Here's Shreya's next patch.
In pr58727 we have a case where the tree/gimple optimizers have decided to
"simplify" constants involved in logical ops by turning off as many bits as
they can in the hope that the simplified constant will be easier/smaller to
encode. That "simplified" constant gets passed down into the RTL optimizers
where it can ultimately cause a missed optimization.
Concretely let's assume we have insns 6, 7, 8 as shown in the combine dump
below:
> Trying 6, 7 -> 9:
> 6: r139:SI=r141:SI&0xfffffffffffffffd
> REG_DEAD r141:SI
> 7: r140:SI=r139:SI&0xffffffffffbfffff
> REG_DEAD r139:SI
> 9: r137:SI=r140:SI|0x2
> REG_DEAD r140:SI
We can obviously see that insn 6 is redundant as the bit we turn off would be
turned on by insn 9. But combine ultimately tries to generate:
> (set (reg:SI 137 [ _3 ])
> (ior:SI (and:SI (reg:SI 141 [ a ])
> (const_int -
4194305 [0xffffffffffbffffd]))
> (const_int 2 [0x2])))
That does actually match a pattern on RISC-V, but it's a pattern that generates
two bit-clear insns (or a bit-clear followed by andi and a pattern we'll be
removing someday). But if instead we IOR 0x2 back into the simplified constant
we get:
> (set (reg:SI 137 [ _3 ])
> (ior:SI (and:SI (reg:SI 141 [ a ])
> (const_int -
4194305 [0xffffffffffbfffff]))
> (const_int 2 [0x2])))
That doesn't match, but when split by generic code in the combiner we get:
> Successfully matched this instruction:
> (set (reg:SI 140)
> (and:SI (reg:SI 141 [ a ])
> (const_int -
4194305 [0xffffffffffbfffff])))
> Successfully matched this instruction:
> (set (reg:SI 137 [ _3 ])
> (ior:SI (reg:SI 140)
> (const_int 2 [0x2])))
Which is bclr+bset/ori. ie, we dropped one of the logical AND operations.

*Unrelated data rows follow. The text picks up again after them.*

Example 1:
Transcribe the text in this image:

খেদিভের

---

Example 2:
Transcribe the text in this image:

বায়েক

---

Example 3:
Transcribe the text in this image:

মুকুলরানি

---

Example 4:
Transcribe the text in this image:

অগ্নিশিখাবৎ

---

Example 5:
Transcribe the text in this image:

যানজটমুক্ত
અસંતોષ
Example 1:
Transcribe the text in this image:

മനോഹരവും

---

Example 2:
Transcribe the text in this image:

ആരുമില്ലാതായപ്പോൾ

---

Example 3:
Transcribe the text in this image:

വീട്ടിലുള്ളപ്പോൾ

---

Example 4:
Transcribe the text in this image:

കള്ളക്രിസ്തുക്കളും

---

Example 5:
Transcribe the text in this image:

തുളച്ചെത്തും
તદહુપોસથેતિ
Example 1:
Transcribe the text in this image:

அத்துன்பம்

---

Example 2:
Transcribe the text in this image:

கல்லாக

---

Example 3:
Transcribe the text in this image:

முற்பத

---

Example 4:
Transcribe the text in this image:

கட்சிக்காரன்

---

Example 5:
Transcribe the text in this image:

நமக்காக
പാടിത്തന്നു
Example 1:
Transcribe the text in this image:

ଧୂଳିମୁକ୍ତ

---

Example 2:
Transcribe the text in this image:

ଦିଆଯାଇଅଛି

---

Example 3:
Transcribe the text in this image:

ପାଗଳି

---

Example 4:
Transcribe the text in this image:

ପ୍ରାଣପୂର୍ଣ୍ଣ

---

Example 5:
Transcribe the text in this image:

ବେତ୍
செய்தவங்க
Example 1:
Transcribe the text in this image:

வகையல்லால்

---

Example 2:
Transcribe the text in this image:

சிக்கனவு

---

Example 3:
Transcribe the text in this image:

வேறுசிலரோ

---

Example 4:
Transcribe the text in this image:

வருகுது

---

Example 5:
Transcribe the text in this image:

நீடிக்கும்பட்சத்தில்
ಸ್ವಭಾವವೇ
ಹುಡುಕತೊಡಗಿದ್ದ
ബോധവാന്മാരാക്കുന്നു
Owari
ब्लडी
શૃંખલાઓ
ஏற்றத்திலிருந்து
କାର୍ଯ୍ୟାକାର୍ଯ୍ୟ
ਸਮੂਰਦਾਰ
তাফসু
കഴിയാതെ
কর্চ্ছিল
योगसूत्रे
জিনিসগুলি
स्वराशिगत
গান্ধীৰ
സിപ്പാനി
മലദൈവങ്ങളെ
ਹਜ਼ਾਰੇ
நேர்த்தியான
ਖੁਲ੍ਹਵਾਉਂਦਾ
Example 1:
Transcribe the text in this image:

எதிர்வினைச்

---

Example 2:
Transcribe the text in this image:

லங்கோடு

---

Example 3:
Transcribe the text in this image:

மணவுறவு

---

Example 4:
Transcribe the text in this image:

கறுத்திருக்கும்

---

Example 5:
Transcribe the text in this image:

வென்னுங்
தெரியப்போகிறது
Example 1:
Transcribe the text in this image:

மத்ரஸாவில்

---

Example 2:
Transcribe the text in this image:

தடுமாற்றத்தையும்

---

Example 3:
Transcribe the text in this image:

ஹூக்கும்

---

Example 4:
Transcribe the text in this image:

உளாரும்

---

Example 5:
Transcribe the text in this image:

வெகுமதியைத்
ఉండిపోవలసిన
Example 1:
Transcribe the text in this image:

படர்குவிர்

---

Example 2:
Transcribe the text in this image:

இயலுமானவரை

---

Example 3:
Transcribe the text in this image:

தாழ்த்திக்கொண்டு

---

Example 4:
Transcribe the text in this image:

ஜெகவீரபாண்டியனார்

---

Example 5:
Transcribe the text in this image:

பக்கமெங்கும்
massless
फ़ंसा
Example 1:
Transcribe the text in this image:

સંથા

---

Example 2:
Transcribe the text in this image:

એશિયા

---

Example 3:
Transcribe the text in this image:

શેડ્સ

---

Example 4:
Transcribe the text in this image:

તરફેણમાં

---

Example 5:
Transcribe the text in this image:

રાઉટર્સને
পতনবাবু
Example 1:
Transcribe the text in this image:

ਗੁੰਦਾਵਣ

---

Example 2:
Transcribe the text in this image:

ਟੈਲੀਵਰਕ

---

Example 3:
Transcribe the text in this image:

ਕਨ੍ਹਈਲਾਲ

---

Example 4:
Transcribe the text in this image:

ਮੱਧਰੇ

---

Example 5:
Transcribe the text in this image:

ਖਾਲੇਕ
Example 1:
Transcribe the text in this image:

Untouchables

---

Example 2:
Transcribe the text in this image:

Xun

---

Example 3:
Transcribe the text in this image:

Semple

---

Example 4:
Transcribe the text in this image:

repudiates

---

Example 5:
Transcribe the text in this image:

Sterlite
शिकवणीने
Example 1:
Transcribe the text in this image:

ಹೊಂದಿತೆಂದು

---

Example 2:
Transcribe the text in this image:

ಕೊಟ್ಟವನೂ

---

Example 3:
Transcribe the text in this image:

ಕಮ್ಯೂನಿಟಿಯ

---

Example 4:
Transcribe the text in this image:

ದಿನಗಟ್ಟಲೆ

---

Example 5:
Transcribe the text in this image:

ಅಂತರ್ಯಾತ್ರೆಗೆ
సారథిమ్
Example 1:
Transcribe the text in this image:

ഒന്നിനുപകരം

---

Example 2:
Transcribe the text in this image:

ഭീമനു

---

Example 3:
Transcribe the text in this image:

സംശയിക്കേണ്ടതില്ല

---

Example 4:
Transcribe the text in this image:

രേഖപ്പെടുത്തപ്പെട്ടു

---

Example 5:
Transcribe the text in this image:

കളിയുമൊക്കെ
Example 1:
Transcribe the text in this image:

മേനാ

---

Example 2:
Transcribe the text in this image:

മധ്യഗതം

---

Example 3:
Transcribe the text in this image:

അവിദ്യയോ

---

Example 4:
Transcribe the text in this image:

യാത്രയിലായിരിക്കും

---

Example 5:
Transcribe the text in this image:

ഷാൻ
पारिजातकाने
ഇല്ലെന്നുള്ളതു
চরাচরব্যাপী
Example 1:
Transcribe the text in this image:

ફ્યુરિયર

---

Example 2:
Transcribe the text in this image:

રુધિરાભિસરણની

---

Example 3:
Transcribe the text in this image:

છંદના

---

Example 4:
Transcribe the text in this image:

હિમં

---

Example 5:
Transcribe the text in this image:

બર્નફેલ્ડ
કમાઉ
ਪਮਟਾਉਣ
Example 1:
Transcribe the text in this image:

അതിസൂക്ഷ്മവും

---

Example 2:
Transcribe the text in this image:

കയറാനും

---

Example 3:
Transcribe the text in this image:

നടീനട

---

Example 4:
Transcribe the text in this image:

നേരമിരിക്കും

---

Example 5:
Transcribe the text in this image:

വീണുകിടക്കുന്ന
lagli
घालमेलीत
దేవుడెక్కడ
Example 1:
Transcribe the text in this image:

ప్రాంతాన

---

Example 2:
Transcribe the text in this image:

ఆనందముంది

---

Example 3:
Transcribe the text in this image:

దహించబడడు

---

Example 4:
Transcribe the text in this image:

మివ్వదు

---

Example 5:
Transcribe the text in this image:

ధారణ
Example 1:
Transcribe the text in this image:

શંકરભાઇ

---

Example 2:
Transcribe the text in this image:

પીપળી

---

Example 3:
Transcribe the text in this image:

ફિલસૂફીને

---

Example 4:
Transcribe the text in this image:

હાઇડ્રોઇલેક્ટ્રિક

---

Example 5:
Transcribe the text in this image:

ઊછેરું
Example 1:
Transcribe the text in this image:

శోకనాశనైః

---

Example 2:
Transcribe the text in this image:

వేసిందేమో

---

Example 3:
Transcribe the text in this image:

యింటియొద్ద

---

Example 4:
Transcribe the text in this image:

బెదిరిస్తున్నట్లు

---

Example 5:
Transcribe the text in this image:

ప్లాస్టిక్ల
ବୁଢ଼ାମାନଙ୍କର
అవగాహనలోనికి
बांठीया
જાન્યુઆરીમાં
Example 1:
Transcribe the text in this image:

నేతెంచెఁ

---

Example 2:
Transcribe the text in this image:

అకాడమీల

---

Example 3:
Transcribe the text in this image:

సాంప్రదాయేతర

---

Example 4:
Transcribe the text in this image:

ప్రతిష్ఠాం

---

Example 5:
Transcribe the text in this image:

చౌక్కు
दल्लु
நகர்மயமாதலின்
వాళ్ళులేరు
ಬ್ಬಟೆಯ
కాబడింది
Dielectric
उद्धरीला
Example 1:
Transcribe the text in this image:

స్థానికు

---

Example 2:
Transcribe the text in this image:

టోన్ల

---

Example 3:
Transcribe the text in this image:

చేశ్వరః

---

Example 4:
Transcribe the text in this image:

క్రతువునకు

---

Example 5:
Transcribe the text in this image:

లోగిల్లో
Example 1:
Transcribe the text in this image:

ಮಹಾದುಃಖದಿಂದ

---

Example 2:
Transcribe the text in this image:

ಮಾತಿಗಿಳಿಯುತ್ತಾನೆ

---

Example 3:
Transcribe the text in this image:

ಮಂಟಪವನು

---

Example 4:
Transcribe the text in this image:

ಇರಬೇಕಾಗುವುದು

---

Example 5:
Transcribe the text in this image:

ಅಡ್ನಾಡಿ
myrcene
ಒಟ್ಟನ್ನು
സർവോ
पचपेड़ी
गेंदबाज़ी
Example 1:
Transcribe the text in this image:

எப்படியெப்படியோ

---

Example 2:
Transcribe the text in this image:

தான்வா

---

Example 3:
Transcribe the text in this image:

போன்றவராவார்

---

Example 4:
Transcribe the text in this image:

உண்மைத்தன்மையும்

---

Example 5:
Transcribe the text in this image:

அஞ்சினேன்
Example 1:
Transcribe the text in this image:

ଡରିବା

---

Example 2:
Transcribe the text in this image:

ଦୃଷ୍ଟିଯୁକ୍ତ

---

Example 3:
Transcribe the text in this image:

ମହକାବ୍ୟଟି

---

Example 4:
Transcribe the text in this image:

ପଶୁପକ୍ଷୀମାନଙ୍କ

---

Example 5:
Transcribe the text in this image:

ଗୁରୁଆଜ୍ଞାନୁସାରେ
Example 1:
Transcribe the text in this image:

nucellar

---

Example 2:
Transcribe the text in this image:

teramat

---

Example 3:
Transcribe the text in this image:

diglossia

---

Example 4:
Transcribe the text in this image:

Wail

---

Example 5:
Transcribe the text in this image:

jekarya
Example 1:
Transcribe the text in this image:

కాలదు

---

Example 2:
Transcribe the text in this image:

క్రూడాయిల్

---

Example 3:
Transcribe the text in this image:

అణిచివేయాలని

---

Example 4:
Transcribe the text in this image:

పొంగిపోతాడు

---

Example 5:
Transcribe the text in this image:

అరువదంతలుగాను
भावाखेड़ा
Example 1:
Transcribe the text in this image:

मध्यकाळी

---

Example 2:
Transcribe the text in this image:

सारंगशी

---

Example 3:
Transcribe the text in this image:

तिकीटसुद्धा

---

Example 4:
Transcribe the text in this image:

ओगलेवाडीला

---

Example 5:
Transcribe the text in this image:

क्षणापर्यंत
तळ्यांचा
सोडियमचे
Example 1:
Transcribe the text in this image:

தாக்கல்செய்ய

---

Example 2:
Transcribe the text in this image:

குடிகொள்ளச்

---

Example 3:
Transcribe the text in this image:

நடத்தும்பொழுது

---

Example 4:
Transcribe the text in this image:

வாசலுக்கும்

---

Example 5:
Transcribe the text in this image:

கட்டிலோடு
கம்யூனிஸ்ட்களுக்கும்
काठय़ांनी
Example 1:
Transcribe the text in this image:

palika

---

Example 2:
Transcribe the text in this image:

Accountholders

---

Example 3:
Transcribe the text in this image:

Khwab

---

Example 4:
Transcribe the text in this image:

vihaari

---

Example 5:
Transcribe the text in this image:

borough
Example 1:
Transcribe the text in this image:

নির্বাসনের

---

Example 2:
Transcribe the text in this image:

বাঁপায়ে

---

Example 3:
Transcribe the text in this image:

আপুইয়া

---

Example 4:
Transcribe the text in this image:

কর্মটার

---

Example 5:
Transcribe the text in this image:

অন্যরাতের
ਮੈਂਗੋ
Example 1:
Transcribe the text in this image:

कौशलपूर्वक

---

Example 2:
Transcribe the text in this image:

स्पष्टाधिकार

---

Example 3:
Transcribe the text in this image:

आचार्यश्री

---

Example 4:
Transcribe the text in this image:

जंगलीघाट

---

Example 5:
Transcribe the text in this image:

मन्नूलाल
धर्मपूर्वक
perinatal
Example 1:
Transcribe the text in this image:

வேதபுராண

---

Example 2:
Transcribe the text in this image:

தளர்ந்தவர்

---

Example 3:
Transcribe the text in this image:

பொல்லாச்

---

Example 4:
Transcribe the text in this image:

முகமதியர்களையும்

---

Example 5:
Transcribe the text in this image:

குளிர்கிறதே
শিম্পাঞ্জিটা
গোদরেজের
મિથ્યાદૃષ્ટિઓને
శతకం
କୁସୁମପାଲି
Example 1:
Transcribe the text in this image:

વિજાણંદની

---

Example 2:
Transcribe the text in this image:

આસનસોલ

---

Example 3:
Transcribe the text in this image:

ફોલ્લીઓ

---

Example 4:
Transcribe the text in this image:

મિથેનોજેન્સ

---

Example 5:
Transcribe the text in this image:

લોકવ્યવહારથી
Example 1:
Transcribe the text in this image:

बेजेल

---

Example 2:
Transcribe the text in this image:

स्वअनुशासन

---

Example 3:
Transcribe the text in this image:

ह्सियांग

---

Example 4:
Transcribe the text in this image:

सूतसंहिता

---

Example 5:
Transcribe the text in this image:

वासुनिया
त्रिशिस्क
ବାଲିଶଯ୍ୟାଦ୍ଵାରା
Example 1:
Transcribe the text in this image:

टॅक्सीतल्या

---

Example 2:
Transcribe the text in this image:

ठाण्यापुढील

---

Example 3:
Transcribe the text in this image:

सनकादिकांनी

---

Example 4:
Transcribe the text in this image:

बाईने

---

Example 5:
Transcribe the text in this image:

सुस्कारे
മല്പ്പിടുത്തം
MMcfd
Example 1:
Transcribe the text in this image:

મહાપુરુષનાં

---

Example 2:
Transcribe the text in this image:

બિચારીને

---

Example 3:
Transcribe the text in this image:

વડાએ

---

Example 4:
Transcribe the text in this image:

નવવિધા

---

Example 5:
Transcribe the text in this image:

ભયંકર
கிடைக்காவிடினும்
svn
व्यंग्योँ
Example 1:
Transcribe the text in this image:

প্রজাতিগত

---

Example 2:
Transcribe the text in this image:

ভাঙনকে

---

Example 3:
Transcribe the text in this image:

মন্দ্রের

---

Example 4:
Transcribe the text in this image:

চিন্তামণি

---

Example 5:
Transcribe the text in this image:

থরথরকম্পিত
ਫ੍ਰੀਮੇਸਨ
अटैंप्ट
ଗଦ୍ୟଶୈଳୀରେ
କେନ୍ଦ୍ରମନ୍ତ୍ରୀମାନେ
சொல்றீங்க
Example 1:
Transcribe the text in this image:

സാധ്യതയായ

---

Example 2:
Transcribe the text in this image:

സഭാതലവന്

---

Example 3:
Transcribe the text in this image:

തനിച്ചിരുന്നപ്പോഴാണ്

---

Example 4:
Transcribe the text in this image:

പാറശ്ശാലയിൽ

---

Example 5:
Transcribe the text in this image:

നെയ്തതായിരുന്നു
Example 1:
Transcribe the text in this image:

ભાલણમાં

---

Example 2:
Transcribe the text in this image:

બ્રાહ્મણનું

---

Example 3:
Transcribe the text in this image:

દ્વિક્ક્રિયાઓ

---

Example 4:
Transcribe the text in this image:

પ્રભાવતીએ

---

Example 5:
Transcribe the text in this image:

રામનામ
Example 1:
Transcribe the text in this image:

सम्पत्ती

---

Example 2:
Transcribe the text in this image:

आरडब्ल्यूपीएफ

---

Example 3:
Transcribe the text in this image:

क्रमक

Bootstrapped and regression tested on x86 and riscv. Regression tested on the
30 or so embedded targets as well without new failures.
I'll give this a couple days for folks to chime in before pushing on Shreya's
behalf. This doesn't fix pr58727 for the other targets as they would need
target dependent hackery.
Jeff
PR tree-optimization/58727
gcc/
* simplify-rtx.cc (simplify_context::simplify_binary_operation_1):
In (A & C1) | C2, if (C1|C2) results in a constant with a single bit
clear, then adjust C1 appropriately.
gcc/testsuite/
* gcc.target/riscv/pr58727.c: New test.
/* If (C1|C2) == ~0 then (X&C1)|C2 becomes X|C2. */
if (((c1|c2) & mask) == mask)
return simplify_gen_binary (IOR, mode, XEXP (op0, 0), op1);
+
+ /* If (C1|C2) has a single bit clear, then adjust C1 so that
+ when split it'll match a single bit clear style insn.
+
+ This could have been done with a target dependent splitter, but
+ then every target with single bit manipulation insns would need
+ to implement such splitters. */
+ if (exact_log2 (~(c1 | c2)) >= 0)
+ {
+ rtx temp = gen_rtx_AND (mode, XEXP (op0, 0), GEN_INT (c1 | c2));
+ temp = gen_rtx_IOR (mode, temp, trueop1);
+ return temp;
+ }
}
/* Convert (A & B) | A to A. */
--- /dev/null
+/* { dg-do compile } */
+/* { dg-options "-march=rv64gcb -mabi=lp64d" { target { rv64} } } */
+/* { dg-options "-march=rv32gcb -mabi=ilp32" { target { rv32} } } */
+/* { dg-skip-if "" { *-*-* } { "-O0" "-Og" } } */
+
+enum masks { CLEAR = 0x400000, SET = 0x02 };
+unsigned clear_set(unsigned a) { return (a & ~CLEAR) | SET; }
+unsigned set_clear(unsigned a) { return (a | SET) & ~CLEAR; }
+unsigned clear(unsigned a) { return a & ~CLEAR; }
+unsigned set(unsigned a) { return a | SET; }
+__attribute__((flatten)) unsigned clear_set_inline(unsigned a) { return set(clear(a)); }
+__attribute__((flatten)) unsigned set_clear_inline(unsigned a) { return clear(set(a)); }
+
+/* { dg-final { scan-assembler-not "\\sand\\s" } } */
+/* { dg-final { scan-assembler-not "\\sandi\\s" } } */
+